Оба согласились. Я показал несколько рисунков этого парня моему другу Джерри, но тот ужаснулся. «Это вовсе не такие уж хорошие рисунки», – сказал он, потом попытался объяснить, почему, но я так и не понял.

До тех пор пока я не начал учиться рисованию, я никогда особо не любил разглядывать картины. Я не слишком ценил искусство, и лишь изредка восторгался им, как это случилось однажды в японском музее. Я увидел картину, написанную на коричневой бумаге, сделанной из бамбука, и мне в ней понравилось именно то, что она представляла собой нечто среднее между несколькими мазками кисти и бамбуком – я мог заставить ее перемещаться взад‑вперед, настолько уравновешена она была в своем положении.

Летом, после окончания курса рисования, я отправился на научную конференцию в Италии и подумал, что неплохо было бы увидеть Сикстинскую капеллу. Я приехал туда очень рано утром, купил билет раньше всех и, как только она открылась, побежал вверх по лестнице. Благодаря этому, я получил необычайное удовольствие оттого, что мне на мгновение удалось увидеть всю капеллу и замереть в немом благоговении прежде, чем туда войдет кто‑то еще.

Вскоре пришли туристы, вокруг образовались толпы людей, которые говорили на разных языках, показывая то на то, то на это. Я хожу вокруг, поглядывая на потолок. Потом мой взгляд спустился немного ниже, я увидел большие картины в рамах и подумал: «Ух ты! Я о них и не знал».

К сожалению, я оставил свой путеводитель в отеле, но про себя подумал: «Я знаю, почему эти панно неизвестны; они просто‑напросто плохи». Но тут я посмотрел на другое панно и сказал: «Вот это да! Это хорошее». Я посмотрел на все остальные. «Это тоже хорошее, и это, а вот то вшивое». Я никогда не слышал об этих панно, но решил, что все они хороши, кроме двух. Потом я отправился в зал, который назывался Sala de Raphael – Комната Рафаэля, – и заметил то же самое. Я подумал про себя: «Рафаэль непостоянен. Он не всегда преуспевает. Иногда он очень хорош. А иногда создает всякую ерунду».

Вернувшись в отель, я посмотрел путеводитель. В части, отведенной под Сикстинскую капеллу, было написано: «Под картинами Микеланджело находятся четырнадцать панно, созданных Боттичелли, Перуджино» – всеми этими великими художниками – «и два панно, созданные Тем‑то, которые не имеют никакого значения». Меня очень взволновал тот факт, что я тоже вижу разницу между тем, что является прекрасным творением искусства, а что – нет, хотя и не могу объяснить это. Как ученый, ты всегда думаешь, что знаешь то, что делаешь, поэтому склонен не доверять художнику, который говорит: «Это великолепно», или: «Да в этом нет ничего особенного», а потом не может объяснить тебе, почему; как не смог это сделать и Джерри в отношении тех рисунков, которые я ему принес. Но вот влип и я: я тоже мог это сделать!

Что касается Комнаты Рафаэля, то оказалось, что великий художник нарисовал лишь несколько картин, остальные же нарисовали его ученики. Мне понравились именно те, которые нарисовал Рафаэль. Это был грандиозный стимул для повышения моей уверенности в своей способности ценить искусство.

## ЗАДАНИЕ
Пожалуйста, ответьте по отрывку кратко:
1. Из чего была сделана бумага картины, увиденной в японском музее?
2. Сколько панно, согласно путеводителю, создали Боттичелли, Перуджино и другие великие художники?
3. Кто нарисовал большую часть картин в Комнате Рафаэля?

## РАЗДЕЛ ДАННЫХ
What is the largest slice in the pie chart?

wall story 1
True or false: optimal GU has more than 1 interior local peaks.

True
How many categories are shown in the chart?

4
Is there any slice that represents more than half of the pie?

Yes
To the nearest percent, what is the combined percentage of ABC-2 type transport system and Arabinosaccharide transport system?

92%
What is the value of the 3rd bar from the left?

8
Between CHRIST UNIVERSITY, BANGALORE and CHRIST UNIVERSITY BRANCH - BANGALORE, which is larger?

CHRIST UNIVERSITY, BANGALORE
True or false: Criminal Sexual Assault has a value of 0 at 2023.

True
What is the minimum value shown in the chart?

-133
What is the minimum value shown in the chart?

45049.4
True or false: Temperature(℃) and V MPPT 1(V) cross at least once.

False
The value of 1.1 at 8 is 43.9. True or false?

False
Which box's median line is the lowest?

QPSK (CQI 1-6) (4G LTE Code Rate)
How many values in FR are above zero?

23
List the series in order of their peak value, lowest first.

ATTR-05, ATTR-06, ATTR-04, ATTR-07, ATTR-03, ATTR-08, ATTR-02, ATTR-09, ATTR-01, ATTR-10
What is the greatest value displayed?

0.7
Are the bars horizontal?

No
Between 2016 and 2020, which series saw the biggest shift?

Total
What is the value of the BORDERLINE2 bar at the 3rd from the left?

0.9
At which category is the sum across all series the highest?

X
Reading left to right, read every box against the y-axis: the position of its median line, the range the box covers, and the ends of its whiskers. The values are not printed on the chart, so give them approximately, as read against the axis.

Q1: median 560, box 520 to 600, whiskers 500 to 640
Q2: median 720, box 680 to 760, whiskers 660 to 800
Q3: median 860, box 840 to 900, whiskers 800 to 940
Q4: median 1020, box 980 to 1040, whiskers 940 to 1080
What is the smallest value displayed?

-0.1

## РЕШЕНИЕ ЗАДАЧИ
1. Из бамбука.
2. Четырнадцать.
3. Ученики Рафаэля.